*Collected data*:
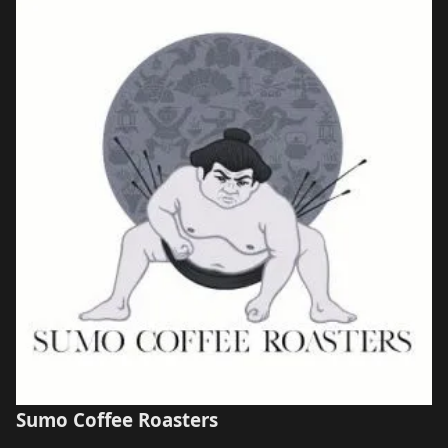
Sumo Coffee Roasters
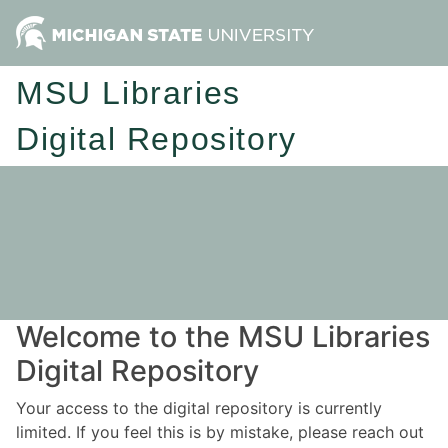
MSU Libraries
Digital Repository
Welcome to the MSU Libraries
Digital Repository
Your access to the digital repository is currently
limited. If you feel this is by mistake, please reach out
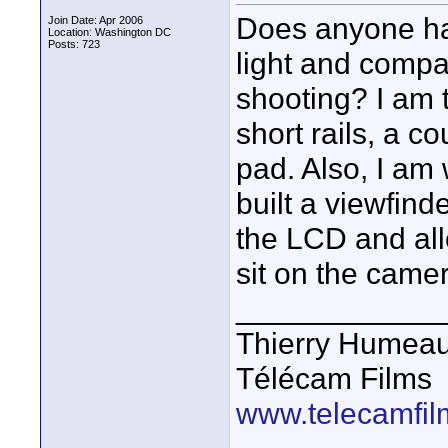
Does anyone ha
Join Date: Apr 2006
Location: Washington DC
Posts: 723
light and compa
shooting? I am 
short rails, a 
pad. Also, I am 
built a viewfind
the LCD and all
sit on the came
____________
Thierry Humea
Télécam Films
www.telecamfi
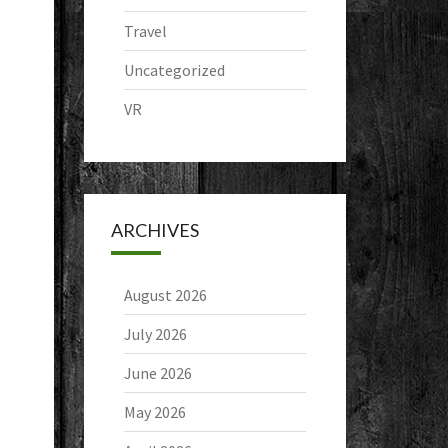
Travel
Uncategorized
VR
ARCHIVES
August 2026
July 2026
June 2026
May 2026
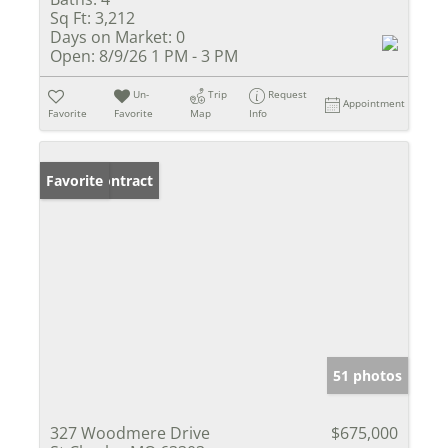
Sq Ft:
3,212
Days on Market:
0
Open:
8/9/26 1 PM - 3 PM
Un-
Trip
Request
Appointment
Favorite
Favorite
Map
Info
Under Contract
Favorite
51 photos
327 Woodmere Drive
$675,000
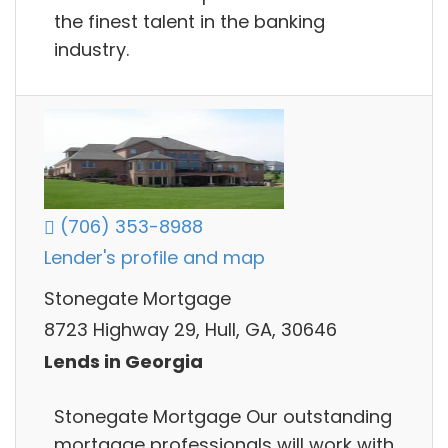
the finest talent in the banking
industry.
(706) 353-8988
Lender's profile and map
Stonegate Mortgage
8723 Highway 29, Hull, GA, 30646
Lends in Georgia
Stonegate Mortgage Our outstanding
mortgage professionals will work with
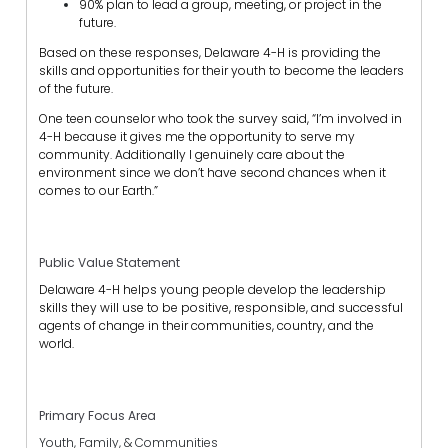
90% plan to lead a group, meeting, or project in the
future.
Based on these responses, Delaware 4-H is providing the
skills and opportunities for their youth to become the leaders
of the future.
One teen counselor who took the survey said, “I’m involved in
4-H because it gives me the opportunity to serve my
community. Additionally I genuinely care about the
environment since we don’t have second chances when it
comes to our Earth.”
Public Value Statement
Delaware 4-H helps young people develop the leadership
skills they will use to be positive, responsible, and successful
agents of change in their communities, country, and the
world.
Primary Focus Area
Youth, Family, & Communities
==
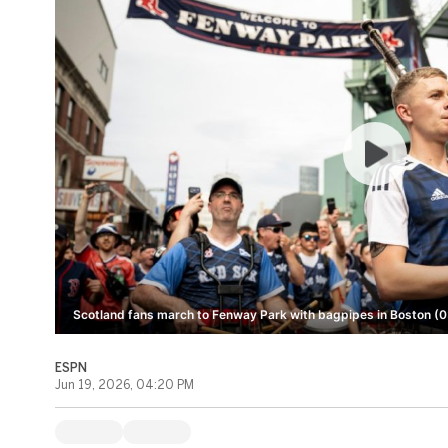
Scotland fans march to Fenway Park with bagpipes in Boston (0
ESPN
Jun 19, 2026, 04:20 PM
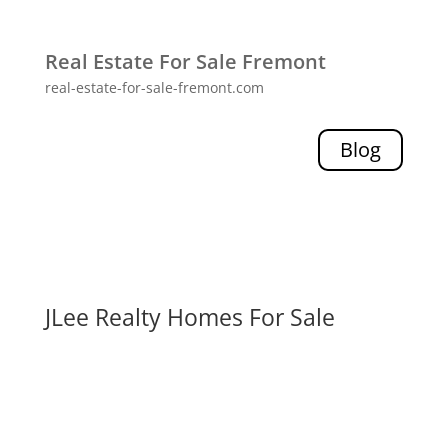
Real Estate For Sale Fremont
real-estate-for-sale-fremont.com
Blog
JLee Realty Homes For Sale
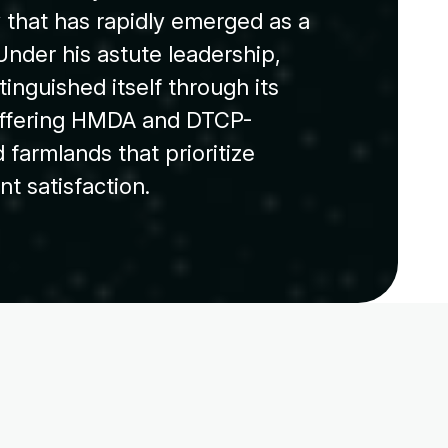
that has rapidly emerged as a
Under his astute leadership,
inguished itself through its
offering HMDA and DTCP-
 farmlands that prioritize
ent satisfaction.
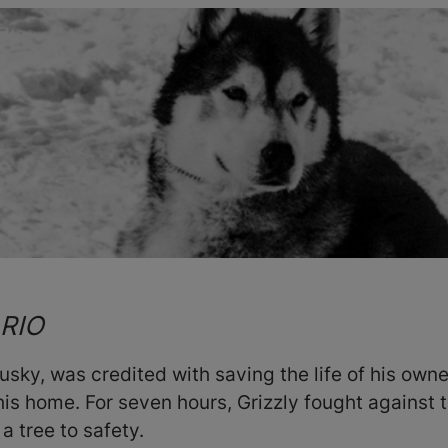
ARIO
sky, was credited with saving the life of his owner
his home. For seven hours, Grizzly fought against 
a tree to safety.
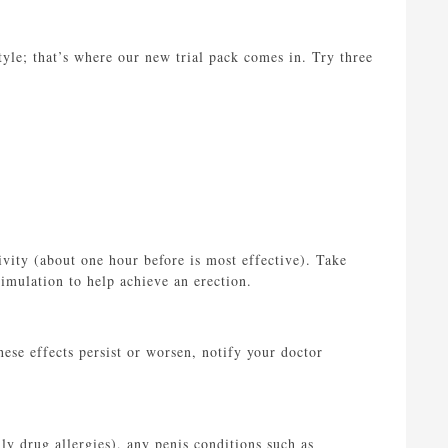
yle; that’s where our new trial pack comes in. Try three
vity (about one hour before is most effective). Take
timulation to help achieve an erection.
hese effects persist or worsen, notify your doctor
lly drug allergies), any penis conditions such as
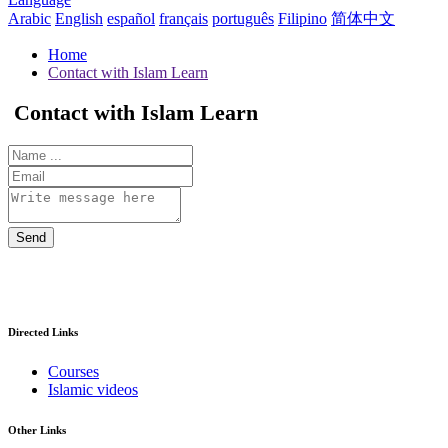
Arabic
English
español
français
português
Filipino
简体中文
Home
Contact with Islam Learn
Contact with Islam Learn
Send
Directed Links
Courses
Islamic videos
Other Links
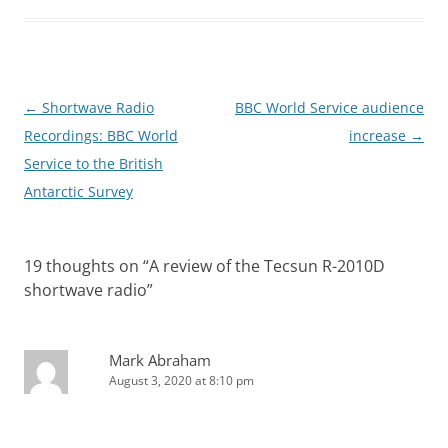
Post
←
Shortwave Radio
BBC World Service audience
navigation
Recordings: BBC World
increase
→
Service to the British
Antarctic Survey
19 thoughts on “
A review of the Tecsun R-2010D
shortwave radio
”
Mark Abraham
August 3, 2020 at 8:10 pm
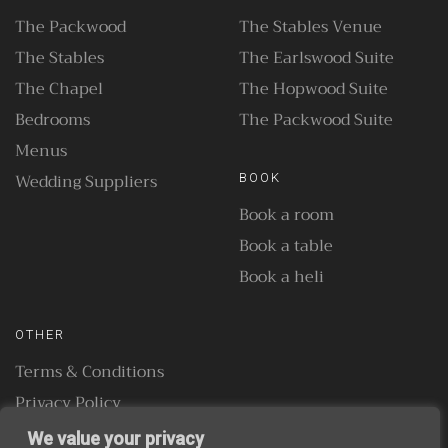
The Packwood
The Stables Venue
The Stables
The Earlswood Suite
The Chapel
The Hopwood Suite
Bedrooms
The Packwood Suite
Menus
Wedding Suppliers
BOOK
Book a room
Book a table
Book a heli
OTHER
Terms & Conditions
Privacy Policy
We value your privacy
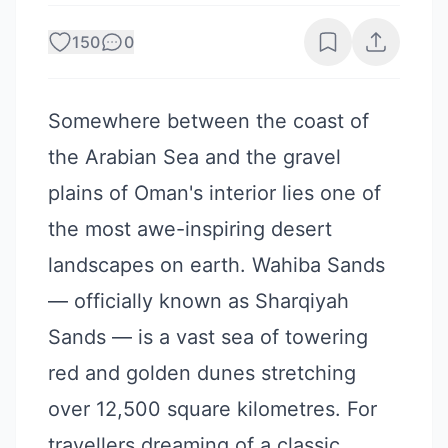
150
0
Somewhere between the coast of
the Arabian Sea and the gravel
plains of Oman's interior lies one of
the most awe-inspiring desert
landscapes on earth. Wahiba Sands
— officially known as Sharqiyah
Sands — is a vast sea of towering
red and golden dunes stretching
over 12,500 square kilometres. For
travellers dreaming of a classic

*TASK BRIEF*:
Copy all lines above where "about" is present.

*EXERCISE SOLUTION*:
community. Additionally I genuinely care about the
vity (about one hour before is most effective). Take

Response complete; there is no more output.